As we conclude this month that marked the sixteenth anniversary of September 11th, we must carry with us the lesson that the attack brought to our collective quest for freedom. Terrorism is a threat we all fear. While we must try to prevent American citizens from being murdered by terrorists, we must also guard against the eroding of our rights. The USA Patriot Act has most affected freedom at home. In memory of the victims of 9/11, we should consider the lessons that the attacks and the fallout taught us about the whimsical nature of freedom.
Conservatives claim to support the principles of our founding – mainly freedom from the government – and do so successfully on a number of America’s key issues. Conservatives support the right of individuals to trade in the market with limited government constraint, to decide the school best suited for their own children without government order and to hold debate not monitored by Big Brother’s thought police. Yet, the very same notion of freedom from the government slipped the minds of many for years after September 11, 2001.
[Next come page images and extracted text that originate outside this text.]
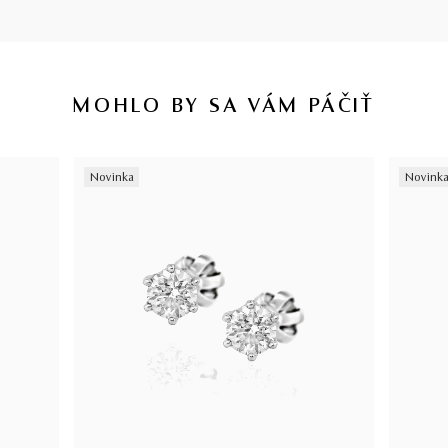
MOHLO BY SA VÁM PÁČIŤ
Novinka
Novink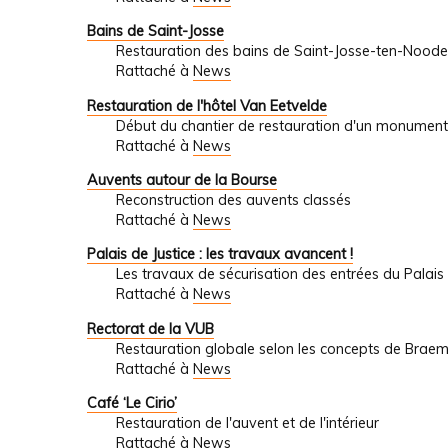
Bains de Saint-Josse
Restauration des bains de Saint-Josse-ten-Noode
Rattaché à
News
Restauration de l'hôtel Van Eetvelde
Début du chantier de restauration d'un monument
Rattaché à
News
Auvents autour de la Bourse
Reconstruction des auvents classés
Rattaché à
News
Palais de Justice : les travaux avancent !
Les travaux de sécurisation des entrées du Palais 
Rattaché à
News
Rectorat de la VUB
Restauration globale selon les concepts de Brae
Rattaché à
News
Café ‘Le Cirio’
Restauration de l'auvent et de l'intérieur
Rattaché à
News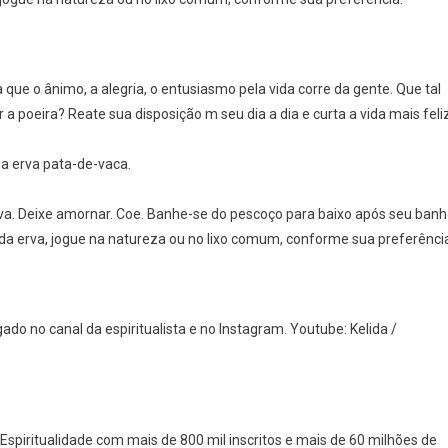
 que o ânimo, a alegria, o entusiasmo pela vida corre da gente. Que tal
 a poeira? Reate sua disposição m seu dia a dia e curta a vida mais feli
da erva pata-de-vaca.
a. Deixe amornar. Coe. Banhe-se do pescoço para baixo após seu ban
da erva, jogue na natureza ou no lixo comum, conforme sua preferênci
gado no canal da espiritualista e no Instagram. Youtube: Kelida /
Espiritualidade com mais de 800 mil inscritos e mais de 60 milhões de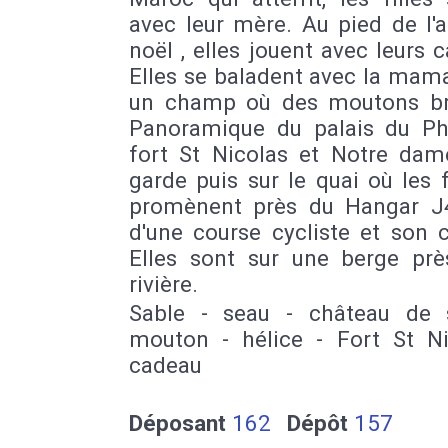
avec leur mère. Au pied de l'
noël , elles jouent avec leurs 
Elles se baladent avec la mam
un champ où des moutons br
Panoramique du palais du Ph
fort St Nicolas et Notre dam
garde puis sur le quai où les f
promènent près du Hangar J
d'une course cycliste et son 
Elles sont sur une berge prè
rivière.
Sable - seau - château de 
mouton - hélice - Fort St Ni
cadeau
Déposant
162
Dépôt
157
After the attacks on September 11, 2001, America stood paralyzed in a state of terror. The question that our legislature properly rushed to address the steps to take to stop a similar attacks in the future. The collective state of panic, however, led to drastic government overreach, curtailing Americans’ 4th amendment rights through an invasive and tyrannical government shakedown of its citizen’s phone records and other personal data.
To be fair, dealing with rogue terrorist organizations attacking our country was new territory for Americans – our representatives included. But, practically speaking, this was the most anti-freedom action of the federal government since the turn of the century. It rode on the whim of the public’s post-9/11 fear. Almost all conservative politicians were willing to go along for the ride.
Many provisions of the Patriot Act were deemed unconstitutional in a round of 2005 federal court cases. Politicians, both Democrat and Republican now recognize the unconstitutionality of the Patriot Act. The silver lining in this analysis is the genius of the checks and balances that allow for our system of limited government. The legislative response to the 9/11 attacks was signed into law by an executive branch who was similarly dependent on the will of the voter to be reelected. Thankfully, our system includes a judicial branch that has the power to declare bills which violate our natural and inalienable rights unconstitutional – even when such bills are supported by an emotionally affected public.
The Freedom Act was passed in 2015 with the sponsorship by Sen. Tom Cotton (R-AR) and diluted many of the Patriot Act’s most egregious attacks on American’s civil liberties. The Freedom Act, however, maintained the government’s metadata collection programs through Section 215 allowing the government to collect a warrant through an ex parte court case for citizens’ gun records, credit card records, driver’s license records and phone data. There has been little evidence correlating the Freedom Act to thwarted terrorist attacks.
Our freedoms are most vulnerable when public fear is at its peak. Every conservative who believes in limiting government from invading our life, liberty and private property should assess their support for the Freedom Act and demand its swift repeal.